#### AIM OF THE EXERCISE
The answer must be every line of the records below that holds the word "libraries".

Recorded data:
# # # # # # #

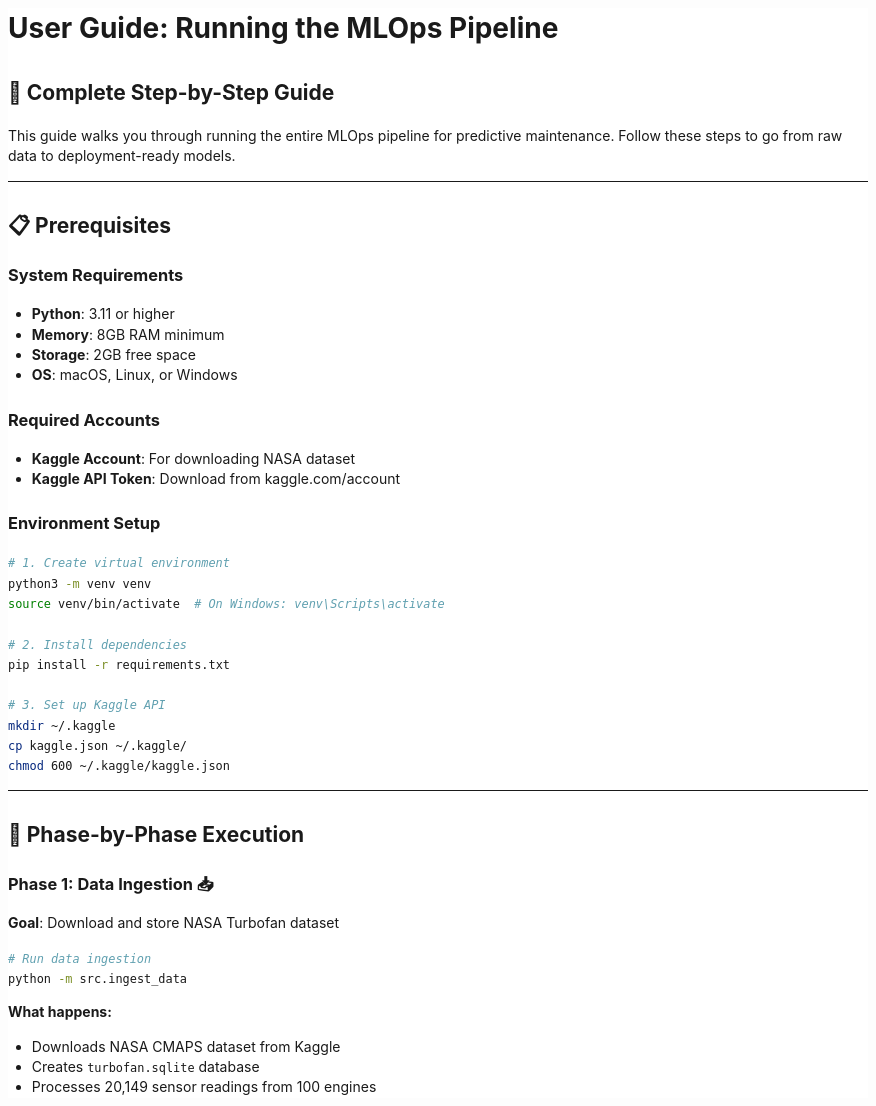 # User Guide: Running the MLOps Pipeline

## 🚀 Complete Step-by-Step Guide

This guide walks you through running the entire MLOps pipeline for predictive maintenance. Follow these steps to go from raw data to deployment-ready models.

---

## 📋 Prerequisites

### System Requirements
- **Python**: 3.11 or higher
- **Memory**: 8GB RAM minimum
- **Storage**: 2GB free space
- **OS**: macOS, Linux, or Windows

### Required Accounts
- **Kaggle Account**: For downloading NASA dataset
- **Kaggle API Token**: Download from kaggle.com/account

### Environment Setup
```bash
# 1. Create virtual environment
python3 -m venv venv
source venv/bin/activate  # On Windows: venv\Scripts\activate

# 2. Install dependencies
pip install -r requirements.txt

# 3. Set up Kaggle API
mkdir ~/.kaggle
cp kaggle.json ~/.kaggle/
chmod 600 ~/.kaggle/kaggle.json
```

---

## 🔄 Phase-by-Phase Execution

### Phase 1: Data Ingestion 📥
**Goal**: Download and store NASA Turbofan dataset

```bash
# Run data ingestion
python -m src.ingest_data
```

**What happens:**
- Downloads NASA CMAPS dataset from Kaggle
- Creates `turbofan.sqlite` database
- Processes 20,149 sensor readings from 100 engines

# # # # # # #

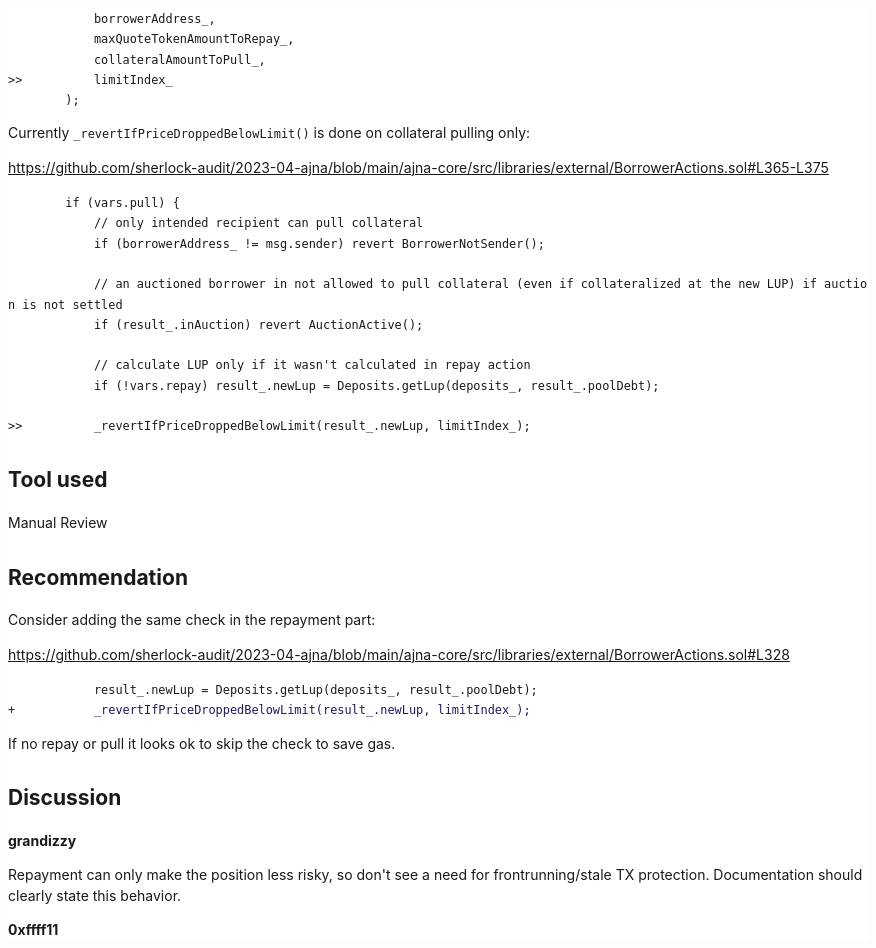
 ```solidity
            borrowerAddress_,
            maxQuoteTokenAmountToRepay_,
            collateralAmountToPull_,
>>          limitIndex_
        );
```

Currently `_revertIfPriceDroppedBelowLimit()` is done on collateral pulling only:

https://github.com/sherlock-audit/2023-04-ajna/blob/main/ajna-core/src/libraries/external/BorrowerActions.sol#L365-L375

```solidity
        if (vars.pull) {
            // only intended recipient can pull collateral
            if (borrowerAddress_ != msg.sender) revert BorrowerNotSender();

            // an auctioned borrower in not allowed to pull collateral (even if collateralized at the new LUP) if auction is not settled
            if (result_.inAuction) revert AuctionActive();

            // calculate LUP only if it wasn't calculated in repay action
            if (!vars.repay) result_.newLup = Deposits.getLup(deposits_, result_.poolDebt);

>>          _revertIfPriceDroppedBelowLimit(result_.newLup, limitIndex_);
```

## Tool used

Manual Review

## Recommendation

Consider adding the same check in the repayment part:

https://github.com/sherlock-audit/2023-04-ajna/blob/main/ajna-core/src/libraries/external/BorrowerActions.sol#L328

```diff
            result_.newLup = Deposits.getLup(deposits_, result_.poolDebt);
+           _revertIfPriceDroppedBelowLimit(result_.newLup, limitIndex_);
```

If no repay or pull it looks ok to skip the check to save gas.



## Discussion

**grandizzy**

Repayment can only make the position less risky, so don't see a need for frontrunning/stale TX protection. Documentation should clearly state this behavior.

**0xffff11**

# # # # # # #

#### RESPONSE AREA
https://github.com/sherlock-audit/2023-04-ajna/blob/main/ajna-core/src/libraries/external/BorrowerActions.sol#L365-L375
https://github.com/sherlock-audit/2023-04-ajna/blob/main/ajna-core/src/libraries/external/BorrowerActions.sol#L328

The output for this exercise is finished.